ImaliPay raises $3m seed to deepen its financial services infrastructure across Africa
By Edlyn Cardoza
ImaliPay, a Pan-African FinTech start-up pioneer in empowering the gig economy through its one-stop-shop financial services platform, has closed a $3 million seed funding round. Launched in late 2020 in Nigeria, ImaliPay was birthed when Tatenda Furusa (Co-founder) observed pains e-ride hailing drivers experienced around access to working capital or savings for emergencies initially in Nairobi. Upon investigation, it unearthed a wider problem of gig workers being underbanked and neglected by their existing traditional financial institutions. Few institutions or none in some markets provided solutions that empowered their gig.
Their pilot in Nigeria further verified this, and they interestingly found that okada riders on Safeboda were using our services despite having existing accounts with some of Nigeria’s oldest banks. ImaliPay serves to fill that gap and is now expanded and currently operational in Kenya and South Africa to financially empower millions of gig economy workers across Africa. According to Mastercard Foundation, the African gig economy is expected to have over 80 million workers by 2030.

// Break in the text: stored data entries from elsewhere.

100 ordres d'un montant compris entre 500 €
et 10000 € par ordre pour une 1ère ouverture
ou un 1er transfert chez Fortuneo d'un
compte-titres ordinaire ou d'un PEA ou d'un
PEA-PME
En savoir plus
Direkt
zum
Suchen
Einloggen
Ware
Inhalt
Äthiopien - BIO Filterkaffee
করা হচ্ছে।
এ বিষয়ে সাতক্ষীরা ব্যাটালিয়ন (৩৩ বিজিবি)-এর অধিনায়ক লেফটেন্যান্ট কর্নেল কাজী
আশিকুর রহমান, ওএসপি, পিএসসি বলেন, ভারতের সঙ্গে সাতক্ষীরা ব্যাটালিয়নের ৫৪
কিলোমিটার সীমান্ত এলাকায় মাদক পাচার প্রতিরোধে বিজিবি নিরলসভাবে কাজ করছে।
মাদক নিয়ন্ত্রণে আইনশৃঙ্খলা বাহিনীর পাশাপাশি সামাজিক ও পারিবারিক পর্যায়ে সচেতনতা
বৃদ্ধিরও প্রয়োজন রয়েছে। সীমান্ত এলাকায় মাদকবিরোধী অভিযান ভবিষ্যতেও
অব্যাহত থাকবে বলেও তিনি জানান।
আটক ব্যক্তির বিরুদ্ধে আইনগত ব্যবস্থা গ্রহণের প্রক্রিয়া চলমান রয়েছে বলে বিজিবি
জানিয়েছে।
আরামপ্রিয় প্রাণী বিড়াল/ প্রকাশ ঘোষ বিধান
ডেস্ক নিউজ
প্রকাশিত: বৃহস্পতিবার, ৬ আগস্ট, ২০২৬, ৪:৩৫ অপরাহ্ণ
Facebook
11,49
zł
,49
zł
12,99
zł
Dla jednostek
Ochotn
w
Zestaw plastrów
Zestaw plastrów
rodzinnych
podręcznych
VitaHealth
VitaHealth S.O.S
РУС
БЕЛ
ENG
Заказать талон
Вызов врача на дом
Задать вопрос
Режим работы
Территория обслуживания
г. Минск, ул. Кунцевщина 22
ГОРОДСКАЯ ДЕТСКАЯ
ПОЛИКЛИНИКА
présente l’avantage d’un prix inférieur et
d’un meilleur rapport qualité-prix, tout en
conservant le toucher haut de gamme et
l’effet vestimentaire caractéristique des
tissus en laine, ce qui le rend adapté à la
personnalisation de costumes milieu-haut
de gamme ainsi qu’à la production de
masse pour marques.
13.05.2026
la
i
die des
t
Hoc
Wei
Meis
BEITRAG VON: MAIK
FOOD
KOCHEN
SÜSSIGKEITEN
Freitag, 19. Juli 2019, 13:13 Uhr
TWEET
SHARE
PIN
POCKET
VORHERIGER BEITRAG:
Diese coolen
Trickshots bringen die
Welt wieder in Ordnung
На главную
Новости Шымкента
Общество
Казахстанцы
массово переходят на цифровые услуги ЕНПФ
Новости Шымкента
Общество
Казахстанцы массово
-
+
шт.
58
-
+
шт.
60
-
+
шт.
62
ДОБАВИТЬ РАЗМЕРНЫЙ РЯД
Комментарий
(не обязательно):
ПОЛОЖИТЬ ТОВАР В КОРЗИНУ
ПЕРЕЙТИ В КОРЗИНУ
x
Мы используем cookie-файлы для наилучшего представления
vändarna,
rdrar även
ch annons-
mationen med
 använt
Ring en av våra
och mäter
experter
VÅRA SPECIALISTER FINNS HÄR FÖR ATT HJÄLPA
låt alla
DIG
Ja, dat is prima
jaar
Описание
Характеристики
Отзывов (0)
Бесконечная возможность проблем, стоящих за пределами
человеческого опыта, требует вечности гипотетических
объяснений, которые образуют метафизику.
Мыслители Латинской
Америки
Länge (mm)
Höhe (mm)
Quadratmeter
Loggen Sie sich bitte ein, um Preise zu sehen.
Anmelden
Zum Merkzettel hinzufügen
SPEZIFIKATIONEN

ImaliPay’s seed round includes participation from Leonnis Investments (investors in Oxygen Bank), follow on from Ten 13 (investors in Chipper Cash, Mr Yum, PayHippo and Marketforce), Uncovered Fund, MyAsia VC led by Super Angel, Sajid Rahman, Japanese Football Legend, Keisuke Honda of KSK Angels, Jedar Capital, Logos Ventures led by Raja Kaul, Plug N Play Ventures, Untapped Global, Latam Ventures, Cliff Angels, Chandaria Capital, and Changecom and other angels from Serbia, Kenya and Norway to name a few. ImaliPay has secured a total of $3 million in debt and equity, which combines and was preceded by $800,000 from a pre-seed round.
Stew Glynn, Co-founder & Managing Partner at Ten13, says, “Fuelling disruptive start-ups and building ecosystems is the heartbeat of our investment model at Ten13, we’re excited to follow on and be part of ImaliPay’s journey as they re-shape the future of financial services for the African gig economy.”
ImaliPay offers financial services as a “one-stop-shop” via a single channel such as API and APP for gig economy workers and gig economy platforms to power their gigs and create a safety net around their work. These tailored financial services include: Buy Now, Pay Later, Insurance (Health and Income Protection Loss), and Savings.
The raise caps an eventful year for the fast-growing FinTech start-up and its seasoned FinTech co-founders Oluwasanmi Akinmusire (Co-founder and COO) and Tatenda Furusa (Co-founder and CEO) who met whilst working at Cellulant and right after received funding from Google Black Founders Fund in October to closing this seed round with reputable VCs and Angels.
Their traction has been impressive with 200k+ transactions, 60X growth in the number of users and 4,500 vendor points and growing.
“Our drive to start and keep ImaliPay soaring is firmly rooted in the impact we would like to make in fostering financial security in the gig economy, serving the underbanked and walking them through a tailored journey of financial inclusion. Having strong partners and investors around the table is a show of good faith that we are building key services for the future of work,” says Tatenda Furusa, Co-founder and CEO at ImaliPay.
Some of ImaliPay’s key partners include Bolt, Glovo, SWVL, Amitruck, Safeboda, Gokada, Max.ng, to name a few. They also collaborate with some of Africa’s largest licensed payment providers such as Flutterwave, Paystack and Cellulant and open banking partnerships such as Stitch, Mono and PngMe. They leverage Smile Identity for KYC as well. On the merchant side, some partners include Lami, Britam, Sanlam, Mycover genius, Cowrywise, Cornerstone, Ola Energy, Total Energies, Ti-Auto Corporation, and HiFI Corporation, form a portion of the ImaliPay partner ecosystem.
ImaliPay is playing in a space that has increasingly seen gig economy FinTechs and neobanks emerge in other regions, including Lana, Heru and Bankuish in Latam, Friz in South East Asia, and Oxygen Bank in the US, to name a few.
“Our seed funding will go towards bringing on key recruits, improving technology and exploring new markets,” says Oluwasanmi Akinmusire, Co-founder and COO at ImaliPay.